La prochaine conférence ministérielle de l’OMC, à Hong Kong, , annonce-t-elle un tournant ?
Il est déjà clair que les pays développés ne coopèrent pas de manière constructive et continuent obstinément à imposer leur vision. Début novembre, l’Europe a fait une proposition au sujet de l’agriculture, mais cette offre n’était vraiment pas de valeur. En échange, elle a exigé des pays en développement qu’ils fassent des concessions dans les secteurs des services et des marchandises industrielles. Si l’Europe et les Etats-Unis continuent à défendre des points de vue extrêmes, ils ne nous laissent dès lors pas d’autre choix que de résister et de faire échouer le sommet. Nous devons défendre nos intérêts et protéger notre économie et notre population.
La lutte ne va-t-elle pas au-delà de l’OMC ?
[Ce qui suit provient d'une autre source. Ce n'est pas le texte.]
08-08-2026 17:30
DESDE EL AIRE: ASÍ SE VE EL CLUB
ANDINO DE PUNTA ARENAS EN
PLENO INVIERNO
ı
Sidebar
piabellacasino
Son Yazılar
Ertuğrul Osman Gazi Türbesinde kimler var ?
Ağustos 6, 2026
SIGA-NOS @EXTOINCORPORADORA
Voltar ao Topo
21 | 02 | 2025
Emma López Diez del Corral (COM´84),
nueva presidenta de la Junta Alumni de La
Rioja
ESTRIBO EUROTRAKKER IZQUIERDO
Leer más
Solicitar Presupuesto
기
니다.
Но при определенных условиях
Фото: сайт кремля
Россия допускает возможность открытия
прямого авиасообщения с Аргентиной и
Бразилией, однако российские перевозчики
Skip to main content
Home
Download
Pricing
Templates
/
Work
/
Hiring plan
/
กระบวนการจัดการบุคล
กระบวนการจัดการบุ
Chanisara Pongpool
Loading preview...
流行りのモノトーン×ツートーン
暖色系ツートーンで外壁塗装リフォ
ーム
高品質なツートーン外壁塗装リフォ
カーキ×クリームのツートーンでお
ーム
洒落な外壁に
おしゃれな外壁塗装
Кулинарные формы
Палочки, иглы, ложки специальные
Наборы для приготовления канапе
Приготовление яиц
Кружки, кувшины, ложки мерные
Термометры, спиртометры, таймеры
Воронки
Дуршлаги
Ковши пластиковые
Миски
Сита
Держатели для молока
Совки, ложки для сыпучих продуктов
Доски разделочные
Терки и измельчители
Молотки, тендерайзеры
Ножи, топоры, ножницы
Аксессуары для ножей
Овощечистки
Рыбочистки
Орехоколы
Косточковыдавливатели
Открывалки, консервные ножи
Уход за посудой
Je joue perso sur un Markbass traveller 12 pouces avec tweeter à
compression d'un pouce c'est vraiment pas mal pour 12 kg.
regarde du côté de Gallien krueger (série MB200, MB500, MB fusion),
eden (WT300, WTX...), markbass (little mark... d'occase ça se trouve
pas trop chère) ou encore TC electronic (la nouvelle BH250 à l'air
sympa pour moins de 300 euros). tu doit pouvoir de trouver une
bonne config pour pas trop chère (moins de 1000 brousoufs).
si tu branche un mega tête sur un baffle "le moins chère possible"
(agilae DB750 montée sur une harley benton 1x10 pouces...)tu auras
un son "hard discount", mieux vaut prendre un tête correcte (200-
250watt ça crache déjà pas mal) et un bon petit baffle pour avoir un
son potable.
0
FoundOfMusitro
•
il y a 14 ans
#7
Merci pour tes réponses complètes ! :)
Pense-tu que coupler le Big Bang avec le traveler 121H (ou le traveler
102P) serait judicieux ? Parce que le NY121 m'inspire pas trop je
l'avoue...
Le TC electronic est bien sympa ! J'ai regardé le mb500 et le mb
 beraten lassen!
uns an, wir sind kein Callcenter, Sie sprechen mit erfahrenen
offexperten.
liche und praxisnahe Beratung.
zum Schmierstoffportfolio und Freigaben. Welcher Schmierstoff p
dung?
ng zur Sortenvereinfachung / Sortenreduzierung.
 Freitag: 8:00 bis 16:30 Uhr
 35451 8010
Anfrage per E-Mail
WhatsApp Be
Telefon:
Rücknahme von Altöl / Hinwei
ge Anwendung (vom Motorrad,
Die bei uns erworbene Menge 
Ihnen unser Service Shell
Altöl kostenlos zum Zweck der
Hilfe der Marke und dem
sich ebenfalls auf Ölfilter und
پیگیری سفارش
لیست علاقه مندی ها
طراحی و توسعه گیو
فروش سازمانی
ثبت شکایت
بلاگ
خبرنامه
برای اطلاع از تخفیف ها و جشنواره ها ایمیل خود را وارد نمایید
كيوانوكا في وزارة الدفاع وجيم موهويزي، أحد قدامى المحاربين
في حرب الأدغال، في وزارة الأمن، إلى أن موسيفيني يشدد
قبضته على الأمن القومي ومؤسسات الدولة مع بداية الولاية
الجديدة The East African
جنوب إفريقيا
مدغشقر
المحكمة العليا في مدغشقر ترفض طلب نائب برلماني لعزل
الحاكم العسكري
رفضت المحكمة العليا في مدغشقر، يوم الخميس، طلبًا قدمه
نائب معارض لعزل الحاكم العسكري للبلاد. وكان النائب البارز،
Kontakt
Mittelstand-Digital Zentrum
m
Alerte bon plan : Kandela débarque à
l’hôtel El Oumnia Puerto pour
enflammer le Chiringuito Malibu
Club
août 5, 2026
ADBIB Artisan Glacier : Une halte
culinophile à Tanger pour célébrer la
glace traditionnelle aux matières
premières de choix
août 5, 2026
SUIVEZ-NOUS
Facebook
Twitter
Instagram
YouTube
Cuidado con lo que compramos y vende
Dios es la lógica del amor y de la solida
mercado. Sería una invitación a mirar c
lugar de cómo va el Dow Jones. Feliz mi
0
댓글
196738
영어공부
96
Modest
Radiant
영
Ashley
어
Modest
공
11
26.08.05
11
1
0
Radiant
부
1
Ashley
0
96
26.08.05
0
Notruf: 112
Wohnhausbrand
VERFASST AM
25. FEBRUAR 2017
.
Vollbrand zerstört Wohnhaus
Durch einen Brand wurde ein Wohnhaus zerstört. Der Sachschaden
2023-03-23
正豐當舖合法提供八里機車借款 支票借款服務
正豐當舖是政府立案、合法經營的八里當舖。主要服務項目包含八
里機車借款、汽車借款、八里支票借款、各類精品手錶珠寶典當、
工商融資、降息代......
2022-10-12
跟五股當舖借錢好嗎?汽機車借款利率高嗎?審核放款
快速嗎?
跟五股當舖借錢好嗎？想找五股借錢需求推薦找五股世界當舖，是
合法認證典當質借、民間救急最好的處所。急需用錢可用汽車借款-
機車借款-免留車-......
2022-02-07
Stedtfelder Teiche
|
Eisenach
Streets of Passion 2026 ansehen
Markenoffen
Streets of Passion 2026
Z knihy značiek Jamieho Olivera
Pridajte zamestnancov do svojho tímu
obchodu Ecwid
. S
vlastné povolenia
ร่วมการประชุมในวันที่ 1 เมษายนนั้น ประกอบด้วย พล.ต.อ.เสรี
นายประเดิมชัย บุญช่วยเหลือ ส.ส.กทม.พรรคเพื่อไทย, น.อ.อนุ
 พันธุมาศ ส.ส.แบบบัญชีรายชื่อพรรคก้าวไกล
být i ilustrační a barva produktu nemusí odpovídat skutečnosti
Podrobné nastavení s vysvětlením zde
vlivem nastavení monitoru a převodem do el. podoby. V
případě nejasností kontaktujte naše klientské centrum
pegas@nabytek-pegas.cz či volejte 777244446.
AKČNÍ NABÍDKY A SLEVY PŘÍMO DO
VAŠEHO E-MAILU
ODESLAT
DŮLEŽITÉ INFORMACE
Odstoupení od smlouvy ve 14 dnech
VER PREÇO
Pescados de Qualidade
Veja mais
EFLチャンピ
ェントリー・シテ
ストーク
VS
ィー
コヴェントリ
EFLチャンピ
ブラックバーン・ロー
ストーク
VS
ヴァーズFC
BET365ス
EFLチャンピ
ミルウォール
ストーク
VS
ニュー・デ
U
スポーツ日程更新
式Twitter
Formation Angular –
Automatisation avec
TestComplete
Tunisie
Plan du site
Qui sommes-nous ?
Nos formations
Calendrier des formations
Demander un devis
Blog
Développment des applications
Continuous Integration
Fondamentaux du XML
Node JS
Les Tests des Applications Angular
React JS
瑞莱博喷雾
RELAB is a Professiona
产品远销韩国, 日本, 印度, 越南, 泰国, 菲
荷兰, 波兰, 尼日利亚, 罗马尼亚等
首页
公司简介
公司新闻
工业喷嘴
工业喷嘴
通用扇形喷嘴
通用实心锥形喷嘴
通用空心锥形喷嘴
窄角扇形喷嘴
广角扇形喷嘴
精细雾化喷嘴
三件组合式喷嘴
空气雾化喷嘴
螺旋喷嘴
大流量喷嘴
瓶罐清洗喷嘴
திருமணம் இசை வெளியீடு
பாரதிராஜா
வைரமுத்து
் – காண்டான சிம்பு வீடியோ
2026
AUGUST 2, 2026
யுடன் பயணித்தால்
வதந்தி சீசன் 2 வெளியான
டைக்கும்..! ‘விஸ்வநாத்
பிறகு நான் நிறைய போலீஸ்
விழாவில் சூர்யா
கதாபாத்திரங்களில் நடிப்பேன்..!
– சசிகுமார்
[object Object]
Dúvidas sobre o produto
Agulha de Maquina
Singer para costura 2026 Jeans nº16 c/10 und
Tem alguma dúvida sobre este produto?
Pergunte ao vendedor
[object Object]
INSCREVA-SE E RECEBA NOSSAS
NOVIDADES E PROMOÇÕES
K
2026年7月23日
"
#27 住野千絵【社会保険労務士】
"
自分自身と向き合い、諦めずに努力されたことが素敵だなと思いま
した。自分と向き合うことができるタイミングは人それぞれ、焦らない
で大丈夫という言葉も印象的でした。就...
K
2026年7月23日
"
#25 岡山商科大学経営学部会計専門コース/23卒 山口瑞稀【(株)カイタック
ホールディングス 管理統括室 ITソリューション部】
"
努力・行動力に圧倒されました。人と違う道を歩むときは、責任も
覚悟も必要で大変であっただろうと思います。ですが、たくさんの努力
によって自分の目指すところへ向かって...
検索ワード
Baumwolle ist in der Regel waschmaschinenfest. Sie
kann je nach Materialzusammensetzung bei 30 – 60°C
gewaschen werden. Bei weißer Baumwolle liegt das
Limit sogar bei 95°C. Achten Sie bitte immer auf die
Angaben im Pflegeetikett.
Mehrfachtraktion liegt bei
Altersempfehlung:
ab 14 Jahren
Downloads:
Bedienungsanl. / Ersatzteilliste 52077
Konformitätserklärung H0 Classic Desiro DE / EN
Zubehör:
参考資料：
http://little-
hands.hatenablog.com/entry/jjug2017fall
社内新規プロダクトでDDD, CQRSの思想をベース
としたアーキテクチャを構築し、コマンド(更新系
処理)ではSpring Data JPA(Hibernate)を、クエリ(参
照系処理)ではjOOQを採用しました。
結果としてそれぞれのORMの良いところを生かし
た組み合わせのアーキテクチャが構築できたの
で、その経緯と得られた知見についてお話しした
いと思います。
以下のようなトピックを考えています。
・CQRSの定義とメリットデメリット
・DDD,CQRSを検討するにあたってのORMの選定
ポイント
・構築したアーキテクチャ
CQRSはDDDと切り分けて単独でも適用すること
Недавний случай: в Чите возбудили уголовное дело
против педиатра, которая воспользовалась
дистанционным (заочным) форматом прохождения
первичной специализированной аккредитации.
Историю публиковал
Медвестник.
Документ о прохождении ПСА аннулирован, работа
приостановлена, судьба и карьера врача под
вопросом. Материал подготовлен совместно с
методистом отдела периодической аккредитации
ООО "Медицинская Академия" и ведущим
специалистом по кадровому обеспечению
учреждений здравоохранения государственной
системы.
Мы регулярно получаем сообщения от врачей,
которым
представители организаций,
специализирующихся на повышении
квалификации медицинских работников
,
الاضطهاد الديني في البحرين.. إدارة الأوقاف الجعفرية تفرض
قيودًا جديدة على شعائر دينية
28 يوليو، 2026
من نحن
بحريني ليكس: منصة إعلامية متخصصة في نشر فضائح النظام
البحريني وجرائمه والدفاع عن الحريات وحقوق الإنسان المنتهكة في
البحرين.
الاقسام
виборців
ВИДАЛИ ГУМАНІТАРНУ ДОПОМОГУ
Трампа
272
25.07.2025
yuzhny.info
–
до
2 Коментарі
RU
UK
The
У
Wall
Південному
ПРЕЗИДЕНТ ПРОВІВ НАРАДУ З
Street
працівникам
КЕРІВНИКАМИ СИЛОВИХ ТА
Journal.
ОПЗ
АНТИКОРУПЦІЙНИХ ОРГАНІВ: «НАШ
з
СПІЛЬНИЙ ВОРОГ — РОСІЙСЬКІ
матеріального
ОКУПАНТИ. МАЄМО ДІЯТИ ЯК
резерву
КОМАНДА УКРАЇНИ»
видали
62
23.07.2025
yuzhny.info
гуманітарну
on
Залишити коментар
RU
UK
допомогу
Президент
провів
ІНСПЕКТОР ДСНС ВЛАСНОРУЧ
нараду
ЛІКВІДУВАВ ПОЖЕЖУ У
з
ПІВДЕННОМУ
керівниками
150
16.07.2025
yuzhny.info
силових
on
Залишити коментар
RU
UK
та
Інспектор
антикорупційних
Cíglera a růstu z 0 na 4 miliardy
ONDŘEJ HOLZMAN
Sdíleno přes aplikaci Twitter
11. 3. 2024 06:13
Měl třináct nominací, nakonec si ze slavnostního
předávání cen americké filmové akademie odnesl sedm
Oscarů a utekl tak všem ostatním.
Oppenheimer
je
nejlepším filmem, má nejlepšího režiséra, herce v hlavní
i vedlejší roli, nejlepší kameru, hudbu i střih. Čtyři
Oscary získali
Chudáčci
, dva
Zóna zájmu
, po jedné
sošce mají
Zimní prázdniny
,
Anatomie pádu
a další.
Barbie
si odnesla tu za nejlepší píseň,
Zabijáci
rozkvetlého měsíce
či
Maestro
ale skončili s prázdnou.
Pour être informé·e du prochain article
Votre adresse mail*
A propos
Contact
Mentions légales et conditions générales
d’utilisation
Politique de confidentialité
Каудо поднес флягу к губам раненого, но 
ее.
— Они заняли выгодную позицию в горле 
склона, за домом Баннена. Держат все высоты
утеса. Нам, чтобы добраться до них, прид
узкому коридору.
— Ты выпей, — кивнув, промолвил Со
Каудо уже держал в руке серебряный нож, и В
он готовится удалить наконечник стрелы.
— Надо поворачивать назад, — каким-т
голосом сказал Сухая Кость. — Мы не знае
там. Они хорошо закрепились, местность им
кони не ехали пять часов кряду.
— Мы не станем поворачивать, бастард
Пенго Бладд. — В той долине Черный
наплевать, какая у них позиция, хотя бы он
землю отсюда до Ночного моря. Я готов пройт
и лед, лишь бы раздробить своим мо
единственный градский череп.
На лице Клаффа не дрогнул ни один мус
Les négociations bilatérales et multilatérales ne peuvent pas être vues indépendamment les unes des autres (NDLR: une négociation est bilatérale quand elle n’engage que deux pays ou deux groupes de pays, elle est multilatérale quand elle engage tous les pays membres de l’organisation internationale au sein de laquelle cette négociation a lieu). Ce sont deux tactiques qui convergent. Ce que les pays riches ne peuvent pas obtenir dans les enceintes multilatérales, comme à l’OMC, ils le font glisser dans la sphère bilatérale. Là, ils sont en position de force parce que les pays pauvres ne peuvent plus former de coalitions. Mais devons-nous dès lors céder dans les réunions multilatérales pour éviter le passage au bilatéral ?
Le dogme de l’OMC « plus de libéralisation = plus de développement » a-t-il été démenti ?
Malgré les apparences, cela ne constitue pas du tout le programme de base de l’OMC. Dans l’accord de fondation de l’OMC, il est noté que la libéralisation n’est en soi pas suffisante, qu’elle doit aller de pair avec le développement. Et non pas quela première induit l’autre. L’organisation affirme elle-même que la libéralisation n’est pas positive pour tous les pays ou dans toutes les phases de développement d’un pays… Mais les grandes puissances continuent à insister sur la libéralisation, c’est devenu un but en soi.
L’OMC s’éloigne-t-elle de ses missions principales ?
L’organisation n’est plus un forum sur le commerce. L’OMC élargit toujours plus ses compétences avec des thèmes qui ne font pas partie de son champ d’action. L’Accord sur les droits de propriété intellectuelle (voir ADPIC dans glossaire) par exemple n’a pas grand chose à voir avec le commerce, mais avec le protectionnisme. Les services concernent au fond les investissements, où le pouvoir des Etats est restreint drastiquement. L’OMC s’aventure dans des domaines où elle devrait ne pas aller, alors que l’organisation néglige ses thèmes clés comme la maîtrise des prix des matières premières. Et, comme par hasard, ce dernier thème est surtout important pour les pays en voie de développement.